As euro zone recession deepens, ECB to scale up bond buying next month
19 May, 2020, 6:00 am
The euro zone economy’s worst recession on record will be even deeper than forecast less than a month ago, according to a Reuters poll of economists who said the European Central Bank will ramp up its bond-buying again next month.
An economic recovery from the coronavirus pandemic, which has killed nearly 300,000 people globally, will largely depend on the effectiveness of individual governments in preventing a second wave of infections despite easings of lockdown restrictions.
“The biggest uncertainty now is around the pace of the reopening of the economy. There is a series of risks that are still to the downside…We may have a more prolonged period of confinement measures imposed by law or just behaviourally,” Giada Giani, European economist at Citi, said.
Fears about that risk meant a broad measure of European stocks was set to end the week 3% lower – the biggest weekly fall since the mid-March rout in global shares – while euro zone government bond yields have tumbled.
The May 11-14 Reuters poll of nearly 80 economists marks the third downgrade to the economic outlook in a little over a month, despite the ECB adding hundreds of billions of euros to its balance sheet and governments announcing stimulus worth trillions of euros.

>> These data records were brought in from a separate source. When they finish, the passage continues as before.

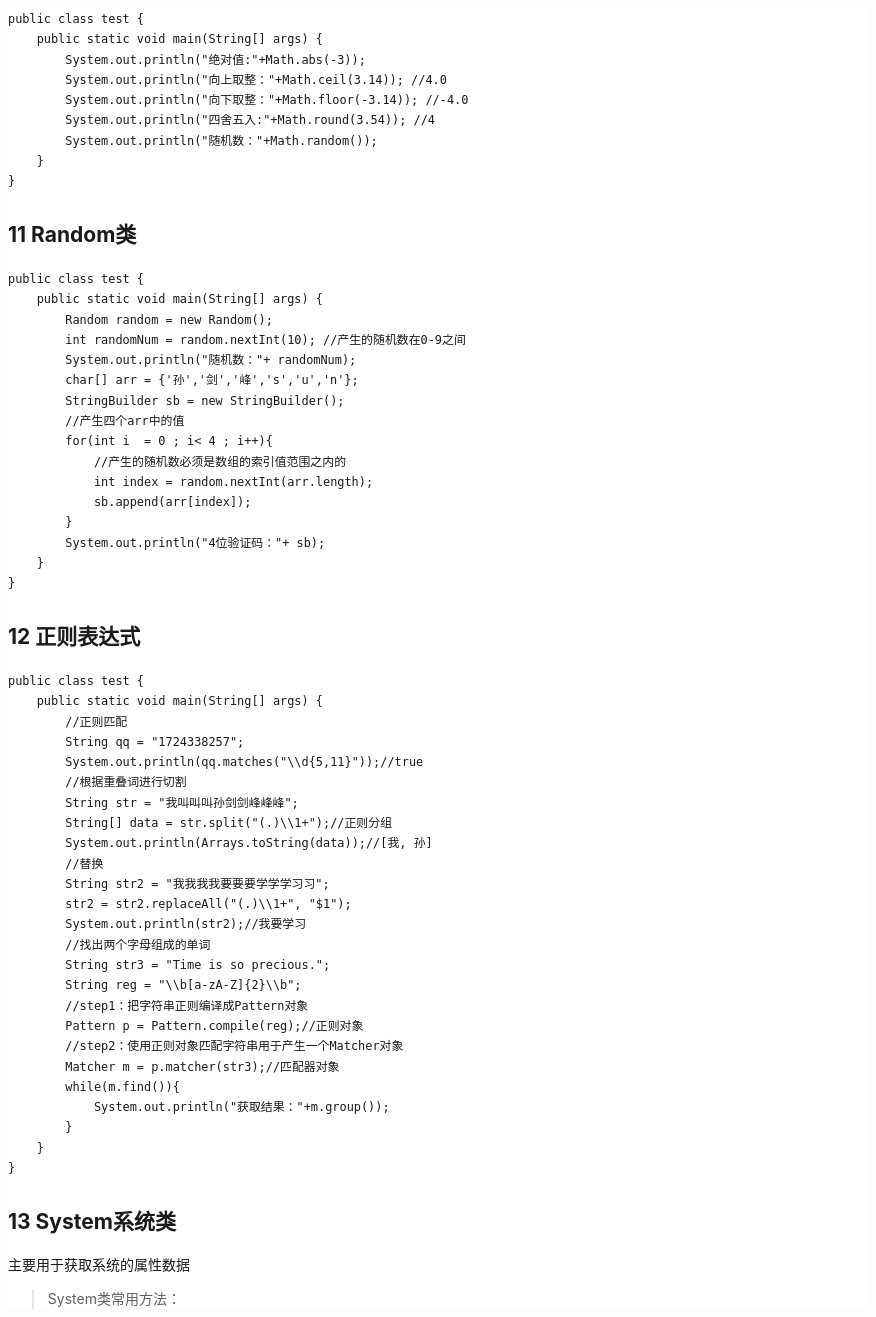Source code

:
```
public class test {
	public static void main(String[] args) {
		System.out.println("绝对值:"+Math.abs(-3));
		System.out.println("向上取整："+Math.ceil(3.14)); //4.0
		System.out.println("向下取整："+Math.floor(-3.14)); //-4.0
		System.out.println("四舍五入:"+Math.round(3.54)); //4
		System.out.println("随机数："+Math.random());
	}
}
```
## 11 Random类
```
public class test {
	public static void main(String[] args) {
		Random random = new Random();
		int randomNum = random.nextInt(10); //产生的随机数在0-9之间
		System.out.println("随机数："+ randomNum);
		char[] arr = {'孙','剑','峰','s','u','n'};
		StringBuilder sb = new StringBuilder();
		//产生四个arr中的值
		for(int i  = 0 ; i< 4 ; i++){
			//产生的随机数必须是数组的索引值范围之内的
			int index = random.nextInt(arr.length);
			sb.append(arr[index]);
		}
		System.out.println("4位验证码："+ sb);
	}
}
```
## 12 正则表达式
```
public class test {
	public static void main(String[] args) {
		//正则匹配
		String qq = "1724338257";
		System.out.println(qq.matches("\\d{5,11}"));//true
		//根据重叠词进行切割
		String str = "我叫叫叫孙剑剑峰峰峰";
		String[] data = str.split("(.)\\1+");//正则分组
		System.out.println(Arrays.toString(data));//[我, 孙]
		//替换
		String str2 = "我我我我要要要学学学习习";
		str2 = str2.replaceAll("(.)\\1+", "$1");
		System.out.println(str2);//我要学习
		//找出两个字母组成的单词
		String str3 = "Time is so precious.";
		String reg = "\\b[a-zA-Z]{2}\\b";
		//step1：把字符串正则编译成Pattern对象
		Pattern p = Pattern.compile(reg);//正则对象
		//step2：使用正则对象匹配字符串用于产生一个Matcher对象
		Matcher m = p.matcher(str3);//匹配器对象
		while(m.find()){
			System.out.println("获取结果："+m.group());
		}
	}
}
```
##  13 System系统类
主要用于获取系统的属性数据
>System类常用方法：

The euro zone economy is expected to contract 7.5% in 2020, more than the 5.4% predicted three weeks ago, with the worst of the blow expected this quarter.
After contracting 3.8% in January-March, its sharpest quarter-on-quarter decline since 1995, the economy was shown in the latest poll shrinking by 11.3% in April-June, more than the 9.6% predicted last month.
The economy is not expected to make up for that in the second half of this year or next, growing 7.2% and 2.8% in the third and final quarters of 2020, respectively.
But the worst-case scenario has the economy contracting in Q3 as well as Q2, while stagnating in Q4, showing powerful downside risks to forecasts.
Indeed, the euro zone’s biggest economy, Germany, has sunk into a deep recession after the steepest quarterly contraction since the 2009 financial crisis at the start of the year, official preliminary data showed on Friday.
Despite the substantial fall in GDP, the unemployment rate is expected to rise only about two percentage points to 9.3% in 2020 from recent lows of 7.4%. That compares with forecasts of a much sharper rise in unemployment in the United States.
“While the lion’s share of this year’s U.S. fiscal stimulus is geared toward smoothing household income through labour market dislocations, European governments have provided firms with wage guarantees and expanded short-time work incentives to reduce labour market dislocations,” economists at JP Morgan said.
That does not include the 20 billion euros per month of purchases already announced in response to a slowdown that had taken hold well before the coronavirus hit Europe. The poll forecast the ECB’s balance sheet, currently at around 5 trillion euros, would expand to 6.5 trillion euros by year-end.
“Monetary policy will be almost maxed out before this recession ends,” Citi’s Giani said.
“At the moment, it has the objective of making the usage of fiscal policy easier. The ECB can do this by increasing the size of purchases and extending it beyond this year.”
More than two-thirds of 28 economists said the ECB was likely to follow the U.S. Federal Reserve’s example by adding to its shopping list corporate bonds that have lost investment grade status during the crisis, referred to by some as “fallen angels”.
“By buying fallen angels, the ECB can limit the fall-out of the pandemic,” Spyros Andreopoulos, senior European economist at BNP Paribas, said.
“It is a way to reach a broader segment of corporates – a segment that may increase in size now that the ECB recognises the impact of the pandemic will stretch into the medium-term.”
But this could expose the ECB to even more criticism when it is already dealing with a German Constitutional Court ruling that the central bank would have to prove its bond-buying programme was necessary and proportional.
Over 75% of respondents who answered an additional question – 22 of 29 – said that ruling would not have a long-term impact on the way the ECB sets policy.